Fork me on GitHub

Following charts demonstrate dependence of clustering speed (inchlib_clust) and rendering (InCHlib) on the data size. The test data are randomly generated integers between 0 and 1000. We used the Euclidean distance and Ward’s linkage for clustering.

Testing PC configuration: Kubuntu 13.10 system with Chrome 33.0.1750.146 browser, Intel Core i5-2400 CPU 3.10 GHz, 8 GB RAM, 120 GB solid-state drive (SSD)
Clustering time vs. the number of data points

Clustering time increases quadratically with the increasing number of data points. This corresponds to the O(N²) complexity of the Ward’s linkage implementation in the fastcluster library. Apart from the time increase, memory needs also grow significantly with the number of data points. Clustering of 20,000 data points requires around 2 GB RAM.

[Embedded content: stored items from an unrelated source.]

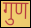
गुण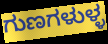
ಗುಣಗಳುಳ್ಳ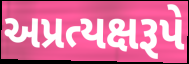
અપ્રત્યક્ષરૂપેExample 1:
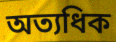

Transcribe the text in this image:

অত্যধিক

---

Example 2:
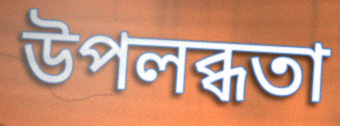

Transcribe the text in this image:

উপলব্ধতা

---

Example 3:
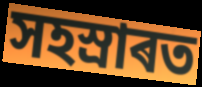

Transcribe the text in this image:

সহস্ৰাৰত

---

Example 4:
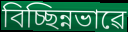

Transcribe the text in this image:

বিচ্ছিন্নভাৱে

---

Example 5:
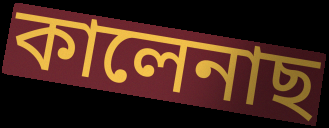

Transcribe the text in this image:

কালেনাছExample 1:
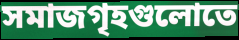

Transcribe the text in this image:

সমাজগৃহগুলোতে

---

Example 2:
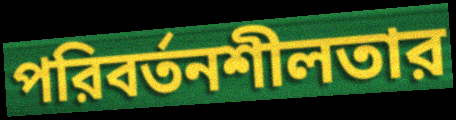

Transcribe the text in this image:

পরিবর্তনশীলতার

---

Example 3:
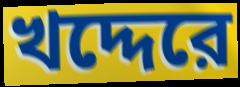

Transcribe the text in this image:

খদ্দেরে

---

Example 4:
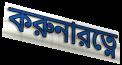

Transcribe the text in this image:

করুনারত্নে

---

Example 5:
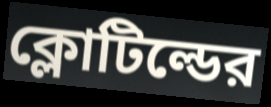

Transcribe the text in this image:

ক্লোটিল্ডেরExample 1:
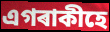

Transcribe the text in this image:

এগৰাকীহে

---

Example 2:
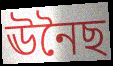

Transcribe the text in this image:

ঊনৈছ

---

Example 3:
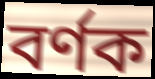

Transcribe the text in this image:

বৰ্ণক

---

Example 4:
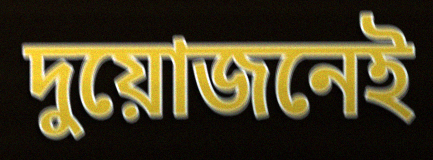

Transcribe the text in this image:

দুয়োজনেই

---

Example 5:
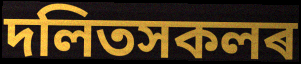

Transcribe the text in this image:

দলিতসকলৰ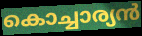
കൊച്ചാര്യൻ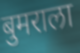
बुमराला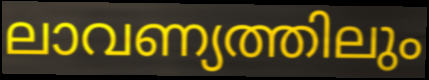
ലാവണ്യത്തിലും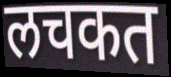
लचकत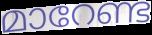
മാറേണ്ട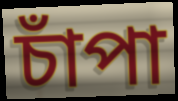
চাঁপা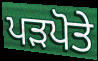
ਪੜਪੋਤੇ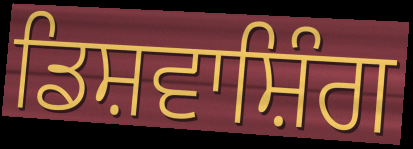
ਡਿਸ਼ਵਾਸ਼ਿੰਗ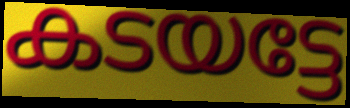
കടയട്ടേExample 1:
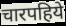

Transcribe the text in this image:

चारपहिये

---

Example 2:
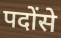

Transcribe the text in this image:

पदोंसे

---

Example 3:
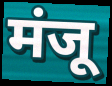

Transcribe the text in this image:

मंजू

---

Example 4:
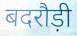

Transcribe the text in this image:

बदरौड़ी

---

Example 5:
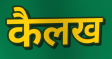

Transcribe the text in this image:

कैलख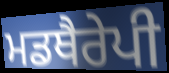
ਮਡਥੈਰੇਪੀ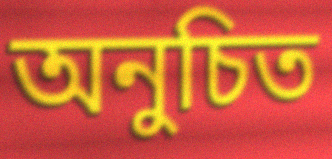
অনুচিতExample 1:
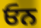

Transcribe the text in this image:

ਓਨ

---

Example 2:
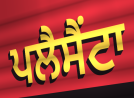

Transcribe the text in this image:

ਪਲੈਸੈਂਟਾ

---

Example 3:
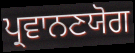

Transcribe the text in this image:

ਪ੍ਰਵਾਨਣਯੋਗ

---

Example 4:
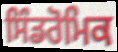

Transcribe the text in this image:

ਸਿੰਡਰੋਮਿਕ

Clustering time vs. the number of features

Clustering time increases with the increasing number of features only modestly. The dependence between the number of features and the clustering time is linear. If the total number of data is constant and data are clustered by rows, sets with less rows (e.g., 50 x 1000) are processed much faster than sets with higher number of rows (e.g., 1000 x 50). In the clustering, the time limited step is the formation of the distance matrix. Dimension of the distance matrix is given by the number of rows, and its size is constant with the increasing number of data features.

Rendering time vs. the size of the data

Rendering time depends linearly on the number of data values. It is also influenced by the PC configuration and used web browser. For smooth displaying, we recommend Google Chrome. Mozilla Firefox in Linux is, due to the lower speed of its JavaScript engine, unsuitable for large data sets.